My first GAE app used the helloworld example from Pyjamas. I’ll post the app.yaml file I used and explain what the different sections mean, and then I’ll explain how to package everything to upload it.

application: myapp
version: 1
runtime: python
api_version: 1
handlers:
- url: /
  static_files: output/Hello.html
  upload: output/Hello.html

- url: /*
  static_dir: output

The first 4 lines are standard. The only unique thing you’ll want is your application name. This application should already be created.

The rest of the file is a list of handlers. Each handler starts with a URL pattern. When a user visits a URL on your domain, GAE uses the first handler with a URL patterns that matches the client request. In the app.yaml file above the URL pattern for the first handler is /, which will catch requests for http://yourapp.appspot.com/. The line after the URL pattern tells us we have a static file handler. This static file handler will load output/Hello.html – the main HTML file for the helloworld app. This means that when a user visits http://yourapp.appspot.com/, they load output/Hello.html.

The 2nd handler is for catching calls to http://yourapp.appspot.com/*. This handler is for a static directory, not just a single file.

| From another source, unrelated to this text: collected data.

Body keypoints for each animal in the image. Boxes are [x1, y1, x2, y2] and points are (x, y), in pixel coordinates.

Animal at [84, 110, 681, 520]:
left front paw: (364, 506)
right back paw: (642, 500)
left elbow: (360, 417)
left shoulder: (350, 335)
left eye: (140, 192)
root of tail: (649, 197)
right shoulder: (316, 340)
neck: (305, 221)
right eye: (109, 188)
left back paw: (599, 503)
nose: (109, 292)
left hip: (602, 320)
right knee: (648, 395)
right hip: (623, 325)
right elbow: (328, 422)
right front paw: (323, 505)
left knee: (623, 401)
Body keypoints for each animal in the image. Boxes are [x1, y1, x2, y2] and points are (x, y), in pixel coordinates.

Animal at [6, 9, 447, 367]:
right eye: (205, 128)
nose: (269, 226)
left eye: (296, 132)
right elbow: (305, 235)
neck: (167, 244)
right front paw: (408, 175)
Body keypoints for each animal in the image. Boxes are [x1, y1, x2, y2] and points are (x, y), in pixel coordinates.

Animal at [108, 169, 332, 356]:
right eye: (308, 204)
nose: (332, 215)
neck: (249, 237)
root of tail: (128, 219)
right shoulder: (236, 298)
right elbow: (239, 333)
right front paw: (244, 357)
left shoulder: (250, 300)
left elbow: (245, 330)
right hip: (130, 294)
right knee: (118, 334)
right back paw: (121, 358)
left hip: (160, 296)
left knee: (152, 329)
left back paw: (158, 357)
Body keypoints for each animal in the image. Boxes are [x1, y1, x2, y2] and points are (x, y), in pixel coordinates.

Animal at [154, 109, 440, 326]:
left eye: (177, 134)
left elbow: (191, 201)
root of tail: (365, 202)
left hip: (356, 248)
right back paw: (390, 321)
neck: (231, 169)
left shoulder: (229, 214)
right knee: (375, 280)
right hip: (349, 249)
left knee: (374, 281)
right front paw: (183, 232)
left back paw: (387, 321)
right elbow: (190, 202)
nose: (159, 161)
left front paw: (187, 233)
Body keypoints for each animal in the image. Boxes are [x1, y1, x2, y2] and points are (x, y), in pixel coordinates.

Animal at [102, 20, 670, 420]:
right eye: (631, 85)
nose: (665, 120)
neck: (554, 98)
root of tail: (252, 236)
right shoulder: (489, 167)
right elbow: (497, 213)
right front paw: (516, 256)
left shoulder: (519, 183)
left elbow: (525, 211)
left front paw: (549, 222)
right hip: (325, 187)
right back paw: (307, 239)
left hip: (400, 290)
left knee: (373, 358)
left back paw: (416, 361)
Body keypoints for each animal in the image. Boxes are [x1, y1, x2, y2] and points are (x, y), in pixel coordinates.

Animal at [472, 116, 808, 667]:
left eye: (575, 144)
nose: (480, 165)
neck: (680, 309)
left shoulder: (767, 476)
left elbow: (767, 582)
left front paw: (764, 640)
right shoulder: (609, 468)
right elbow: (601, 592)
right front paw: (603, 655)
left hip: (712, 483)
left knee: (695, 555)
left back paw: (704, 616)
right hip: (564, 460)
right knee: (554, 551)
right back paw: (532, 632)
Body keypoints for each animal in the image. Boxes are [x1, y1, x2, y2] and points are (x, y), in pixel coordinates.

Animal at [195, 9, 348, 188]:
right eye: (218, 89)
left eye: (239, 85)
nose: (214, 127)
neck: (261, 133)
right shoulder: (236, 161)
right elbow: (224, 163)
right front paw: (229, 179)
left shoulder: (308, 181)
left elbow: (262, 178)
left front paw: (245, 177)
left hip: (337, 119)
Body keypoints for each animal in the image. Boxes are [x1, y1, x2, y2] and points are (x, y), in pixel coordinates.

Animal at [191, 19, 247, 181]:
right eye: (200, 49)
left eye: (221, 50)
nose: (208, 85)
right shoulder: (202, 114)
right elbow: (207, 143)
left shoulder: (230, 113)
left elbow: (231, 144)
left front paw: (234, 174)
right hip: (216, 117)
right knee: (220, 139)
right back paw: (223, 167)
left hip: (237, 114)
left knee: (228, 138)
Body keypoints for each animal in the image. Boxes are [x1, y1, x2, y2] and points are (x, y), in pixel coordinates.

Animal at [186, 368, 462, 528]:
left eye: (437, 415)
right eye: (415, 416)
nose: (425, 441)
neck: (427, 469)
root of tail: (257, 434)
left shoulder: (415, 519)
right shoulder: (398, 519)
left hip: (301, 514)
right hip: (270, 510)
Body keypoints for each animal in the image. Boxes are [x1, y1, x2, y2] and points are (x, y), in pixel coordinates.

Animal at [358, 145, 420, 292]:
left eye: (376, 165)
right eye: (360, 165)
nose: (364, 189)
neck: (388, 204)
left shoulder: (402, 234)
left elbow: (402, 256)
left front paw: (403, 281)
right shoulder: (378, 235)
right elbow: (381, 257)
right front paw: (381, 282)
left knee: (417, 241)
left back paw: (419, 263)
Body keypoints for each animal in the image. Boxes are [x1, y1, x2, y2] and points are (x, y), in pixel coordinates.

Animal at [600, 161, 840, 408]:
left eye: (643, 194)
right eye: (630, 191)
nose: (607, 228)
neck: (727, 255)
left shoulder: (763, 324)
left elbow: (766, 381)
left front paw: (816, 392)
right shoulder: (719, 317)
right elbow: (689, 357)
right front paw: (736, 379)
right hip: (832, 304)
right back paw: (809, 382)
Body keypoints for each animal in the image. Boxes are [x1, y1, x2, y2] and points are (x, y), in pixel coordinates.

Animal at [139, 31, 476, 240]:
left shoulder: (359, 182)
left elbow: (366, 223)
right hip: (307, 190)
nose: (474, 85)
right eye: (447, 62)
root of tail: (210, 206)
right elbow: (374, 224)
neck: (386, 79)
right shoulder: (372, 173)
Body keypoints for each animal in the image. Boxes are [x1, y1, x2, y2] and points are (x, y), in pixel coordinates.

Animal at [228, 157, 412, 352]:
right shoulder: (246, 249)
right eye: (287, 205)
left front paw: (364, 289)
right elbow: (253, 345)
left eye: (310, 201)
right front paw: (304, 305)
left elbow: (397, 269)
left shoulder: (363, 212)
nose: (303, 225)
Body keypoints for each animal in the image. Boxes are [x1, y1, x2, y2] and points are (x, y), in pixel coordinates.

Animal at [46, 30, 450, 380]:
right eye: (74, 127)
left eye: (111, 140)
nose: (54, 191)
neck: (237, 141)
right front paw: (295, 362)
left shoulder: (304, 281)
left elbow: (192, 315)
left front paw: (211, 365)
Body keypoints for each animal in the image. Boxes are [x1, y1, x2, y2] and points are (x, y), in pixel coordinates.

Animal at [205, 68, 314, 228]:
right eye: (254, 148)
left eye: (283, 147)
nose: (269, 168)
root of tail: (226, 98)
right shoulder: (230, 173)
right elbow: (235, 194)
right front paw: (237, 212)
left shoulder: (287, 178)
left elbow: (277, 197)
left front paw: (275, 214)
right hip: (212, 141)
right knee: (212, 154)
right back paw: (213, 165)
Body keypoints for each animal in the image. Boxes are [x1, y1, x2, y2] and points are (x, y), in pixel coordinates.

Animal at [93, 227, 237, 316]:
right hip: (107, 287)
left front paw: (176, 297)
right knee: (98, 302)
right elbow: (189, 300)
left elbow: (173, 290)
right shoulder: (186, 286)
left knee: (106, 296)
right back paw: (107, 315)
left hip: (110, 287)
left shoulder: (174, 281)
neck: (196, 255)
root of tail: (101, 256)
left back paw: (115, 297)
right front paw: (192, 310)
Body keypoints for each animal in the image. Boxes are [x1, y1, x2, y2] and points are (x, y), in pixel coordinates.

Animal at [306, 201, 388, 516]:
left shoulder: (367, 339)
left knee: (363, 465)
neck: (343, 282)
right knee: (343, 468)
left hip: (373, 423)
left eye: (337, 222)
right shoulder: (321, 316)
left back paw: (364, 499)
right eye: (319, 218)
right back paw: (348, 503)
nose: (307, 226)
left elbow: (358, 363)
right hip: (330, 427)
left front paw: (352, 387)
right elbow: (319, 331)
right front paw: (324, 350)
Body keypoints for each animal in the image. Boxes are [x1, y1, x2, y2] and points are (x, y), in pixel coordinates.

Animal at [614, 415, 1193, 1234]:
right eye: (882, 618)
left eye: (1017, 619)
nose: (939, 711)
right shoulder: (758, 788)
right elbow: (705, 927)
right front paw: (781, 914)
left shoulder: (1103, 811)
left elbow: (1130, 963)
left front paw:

This handler is here because Pyjamas compiles into multiple javascript/cache files which Hello.html loads. Files like Hello.nocache.html need to be accessible from URLs like http://yourapp.appspot.com/Hello.nocache.html in order for the app to work.

There’s one last type of handler: script handlers. I personally use the script handlers to add support for JSONRPC calls, which I will demonstrate in a future post. For the full details on how to configure your app.yaml file visit the GAE documentation at http://code.google.com/appengine/docs/python/config/appconfig.html .

Finally, with the app.yaml file complete, all you need to do is put everything into 1 nice package. I put the app.yaml file at the same level as the output directory (to be clear, 1 level above all the output files). Add this existing project to the Google App Engine Launcher, Deploy it, and you’re good to go!